Burmese and The Secret of Tonal Languages
Most Burmese people who come into daily contact with foreigners speak English to some degree. A casual visitor may even remark that "everyone" in Myamar speaks English. As is so often the case, this is patently untrue. The English language is very prevalent throughout the country, it was after all a British colony and English is apparently being learned by every student, young and old. But, that being said, it is highly unlikely that your average shop assistant, barber, rickshaw driver or street vendor knows any English beyond "hello" and "goodbye".

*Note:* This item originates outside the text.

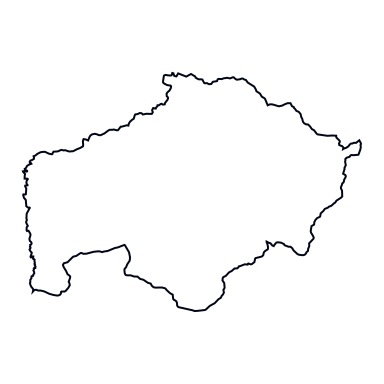 Nam Dong, Thừa Thiên - Huế, Vietnam (Mercator projection)
{"feature_id": "81297802B42791937018990", "entity_name": "Nam Dong", "entity_type": "district", "adm_level": 2, "iso_a3": "VNM", "parent_name": "Vietnam", "parent_adm1": "Thừa Thiên - Huế", "projection": "mercator", "projection_center": [107.686, 16.119], "detail": "fine", "context": "isolated", "style": "outline", "palette": "ink", "viewbox_px": 384, "rotation_deg": 0, "n_neighbors": 0, "source": "geoboundaries", "source_scale": "gbopen_adm2", "svg_char_len": 5887}
<svg xmlns="http://www.w3.org/2000/svg" viewBox="0 0 384 384"><path d="M32.9,291.6L34.5,289.9L36.2,289.8L38.0,290.5L40.4,290.5L44.2,291.4L49.3,293.8L53.6,295.0L57.6,295.6L59.7,295.0L60.9,293.6L61.1,291.8L61.6,291.5L64.6,291.5L65.6,291.0L68.4,287.7L69.8,285.1L69.3,282.9L68.7,281.8L70.1,277.9L70.2,276.8L69.8,275.9L67.5,274.2L66.2,271.2L63.8,267.3L62.9,265.0L63.8,263.3L67.6,262.2L73.1,256.7L76.3,255.9L80.5,253.1L81.7,253.0L83.3,253.8L86.4,253.7L93.6,251.8L98.1,251.3L99.7,251.4L102.1,252.1L104.0,251.5L107.6,251.0L114.9,248.0L117.9,247.4L124.3,244.9L124.9,245.2L129.0,252.2L129.9,256.6L130.0,258.5L129.6,260.8L127.2,264.4L126.1,267.2L124.6,268.9L124.4,270.1L124.7,273.0L125.3,274.5L125.9,275.0L127.0,275.3L130.6,275.3L134.1,276.5L137.5,276.6L140.1,278.9L143.3,279.7L147.9,282.8L150.7,283.6L151.8,285.7L153.6,287.3L155.6,287.6L162.0,287.5L165.3,288.4L166.8,290.2L169.4,292.6L170.7,293.6L172.7,294.6L173.2,299.0L173.8,299.7L175.3,300.5L176.3,301.3L176.9,302.6L177.2,305.7L178.1,306.9L178.8,307.2L192.6,310.3L194.5,311.0L197.3,310.9L205.0,310.0L205.9,309.5L209.9,305.8L214.7,303.2L218.4,299.3L220.9,297.7L221.6,296.0L223.1,294.3L223.9,292.5L223.4,289.9L224.4,288.3L224.6,287.4L224.2,283.0L222.5,280.5L222.7,278.2L223.3,277.1L225.8,275.9L229.0,272.4L231.7,271.0L234.5,268.5L237.0,268.4L238.3,267.5L238.9,266.3L240.1,266.1L244.8,264.3L247.6,264.6L247.9,263.8L248.4,263.5L250.5,264.3L251.7,264.2L254.4,262.1L255.1,258.7L255.6,258.1L261.2,256.7L262.3,256.2L263.3,255.0L263.7,252.9L264.2,251.9L265.1,251.0L267.8,249.3L267.9,248.9L268.0,247.2L267.3,243.6L266.6,242.2L266.6,241.6L268.6,242.7L270.5,243.3L272.3,245.5L273.7,246.1L274.8,244.3L276.4,242.6L277.5,242.3L280.9,242.6L284.0,244.1L284.5,245.2L285.0,245.4L288.4,246.7L290.6,246.8L292.3,248.3L293.6,250.5L297.6,254.2L299.3,254.8L302.6,255.2L304.1,255.0L305.5,254.1L306.7,252.0L308.0,250.9L308.1,249.0L309.3,246.0L309.1,243.4L313.5,238.7L313.7,237.4L312.8,235.5L311.0,232.6L310.7,231.1L311.5,226.1L314.1,224.6L314.3,222.2L315.6,219.7L317.4,217.9L319.8,216.9L320.2,216.2L320.7,213.4L323.4,210.9L324.8,208.9L327.8,207.7L328.9,206.7L331.3,205.8L333.9,203.4L335.2,202.6L336.4,200.7L341.0,197.7L342.2,196.5L342.1,191.6L341.9,190.2L341.0,188.6L340.9,187.3L342.0,184.6L342.2,183.5L343.6,182.3L344.3,179.4L345.5,177.4L345.8,176.1L345.4,175.1L343.1,173.7L344.6,168.9L344.4,168.1L345.8,165.1L345.1,161.8L345.4,160.3L345.3,159.1L346.6,157.7L349.6,156.8L350.0,156.0L350.9,155.2L352.0,155.0L353.4,155.2L358.0,154.8L358.5,154.6L360.3,149.6L360.8,147.0L360.5,145.0L361.0,143.9L360.8,143.1L359.3,140.3L356.0,142.9L353.7,142.8L352.5,143.5L350.9,143.6L350.0,144.3L348.2,146.5L346.2,147.8L344.5,148.3L343.1,149.1L343.4,147.6L342.2,146.2L339.3,145.1L339.0,143.4L339.7,142.2L339.8,141.2L339.3,140.4L336.6,137.8L336.2,136.9L336.2,135.7L332.3,135.5L327.5,135.8L317.6,134.4L316.8,133.9L314.1,130.3L311.8,129.0L310.0,126.4L308.2,124.6L307.7,124.4L306.2,124.4L304.3,123.4L303.3,122.3L302.8,121.2L302.2,118.7L301.3,117.2L300.6,114.1L298.8,111.9L296.3,110.8L295.3,109.2L294.1,108.1L293.8,107.1L292.0,106.2L290.5,103.2L287.5,103.2L284.5,104.4L282.2,105.6L278.8,106.3L273.2,104.6L271.5,104.3L269.7,104.4L267.7,105.3L265.1,99.0L264.3,98.1L261.8,96.7L260.0,93.6L256.4,91.2L255.9,89.6L254.2,86.6L247.8,82.6L245.8,79.9L244.5,79.6L242.6,78.5L241.8,78.5L240.2,79.2L237.0,79.7L235.7,79.2L233.9,77.5L233.1,77.2L230.0,78.4L227.1,77.8L223.3,78.4L221.9,79.1L218.6,78.9L217.7,79.3L217.0,81.1L212.9,81.8L211.2,84.0L208.9,84.2L206.9,83.1L205.0,83.3L204.1,82.9L202.4,79.6L201.3,79.3L198.7,79.3L197.3,78.7L195.6,77.6L195.2,76.5L191.0,74.0L186.2,76.6L178.2,73.4L176.4,76.4L175.6,76.3L174.2,75.8L173.4,73.3L172.3,73.0L171.9,74.8L171.0,75.5L168.1,75.4L165.7,74.9L164.4,75.3L164.0,75.6L163.8,76.3L163.0,81.6L163.2,82.7L164.4,83.7L167.2,85.1L170.5,85.6L171.1,86.2L170.9,87.8L170.2,89.4L169.4,90.6L167.3,92.5L166.6,93.6L166.7,96.1L168.0,97.5L168.0,98.3L167.5,99.8L165.0,103.0L164.7,104.4L162.7,104.6L161.7,103.8L160.9,103.9L159.0,105.2L157.5,105.3L157.4,106.3L156.1,107.5L155.7,108.6L155.0,108.6L153.5,108.0L153.1,108.1L152.1,110.2L152.8,112.2L151.8,113.9L146.2,113.8L142.8,114.5L141.7,113.3L139.9,113.0L137.5,114.1L135.3,114.4L134.8,115.2L133.7,118.8L132.1,119.8L130.0,121.7L128.8,123.7L128.4,125.6L126.7,125.3L122.0,126.6L120.7,126.7L118.0,130.2L116.8,130.3L113.8,129.5L112.5,129.8L109.6,129.8L107.6,131.0L104.5,133.4L100.6,135.2L98.7,135.1L97.0,134.3L94.8,133.8L92.0,134.4L90.6,135.4L89.7,136.6L88.1,140.5L86.0,139.5L83.6,139.1L83.1,140.3L82.9,141.6L83.2,145.0L82.9,146.4L79.9,148.1L77.2,149.1L73.1,151.2L69.1,151.5L65.2,150.2L63.7,150.4L61.2,149.9L57.8,151.4L53.5,151.7L52.6,153.2L52.4,154.0L52.0,154.3L49.3,153.8L44.9,151.8L41.5,152.0L40.0,152.5L37.3,153.9L35.3,155.6L33.6,156.2L34.0,157.9L33.9,158.9L31.7,160.2L30.4,160.6L29.7,161.8L29.8,162.5L31.2,163.3L31.4,163.8L29.2,164.5L28.5,165.1L27.3,165.6L25.7,168.3L24.7,168.9L24.9,169.6L27.1,170.8L27.1,171.4L26.5,171.6L24.0,171.2L23.0,171.3L23.3,172.1L25.1,174.0L24.7,175.8L24.6,178.6L26.9,178.7L27.6,178.8L27.8,179.1L26.7,180.8L26.4,182.7L26.6,183.8L27.5,184.9L27.5,185.3L25.2,185.7L25.2,186.4L26.3,188.7L25.8,194.3L25.1,194.5L23.4,194.4L23.2,194.8L23.4,196.0L24.1,198.1L25.3,199.3L25.8,200.1L26.3,206.2L27.8,207.4L28.6,207.7L29.5,207.6L29.8,207.9L26.7,213.6L26.4,218.3L26.9,220.0L26.1,221.9L26.4,223.2L27.8,225.9L26.7,227.2L26.6,230.2L27.0,231.0L28.0,230.7L28.6,230.9L30.3,233.7L30.5,235.1L29.4,238.9L29.9,241.0L31.2,242.1L31.6,243.2L31.3,244.3L30.1,244.9L30.3,245.9L29.9,246.8L30.5,247.6L30.4,248.3L29.5,249.5L30.6,251.5L31.7,252.6L31.8,252.9L30.5,256.8L31.0,257.4L32.9,256.3L33.3,256.4L33.0,258.7L34.2,259.3L34.6,259.7L34.4,260.8L34.9,263.0L34.4,263.9L35.1,264.8L34.8,265.8L35.5,266.5L35.3,268.0L34.2,268.0L33.8,268.4L34.0,269.2L33.4,270.5L34.1,271.9L34.3,273.3L33.3,274.6L33.1,275.8L31.5,276.3L31.4,278.3L30.3,279.8L30.3,282.3L29.9,283.3L31.0,286.4L33.0,288.9L33.2,290.1L32.9,291.6Z" fill="none" stroke="#020617" stroke-width="2"/></svg>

Though I tried my Burmese out at the hotel's front desk, it was on the street that I really made use of it. To be honest, I found Burmese pronunciation to be extremely difficult. I remember trying to rattle off some sentences and being answered bylittle more than bemused smiles. I seemed to be getting my message across less than half the time. Then one day I went to visit the famous Shwedagon Pagoda Complex in central Yangon. There I met a monk, a very intelligent man, who was learning English. Like a well worn path our conversation finally came around to an examination of our respective languages. It was then that the monk told me the secret to learning and speaking tonal languages, and believe me, it applies to them all. The secret is this: when all the words in a sentence use the neutral tone (i.e., your natural voice) the result is completely monotonous; the voice does not waver up or down to nuance words or create questions as it would in English. It is flat and atonal. By slipping a toned word in amongst the neutrals it's possible to hear how the tones really worked. Burmese pronunciation is difficult and I still made a lot of errors but from that day forth I started making a lot more sense.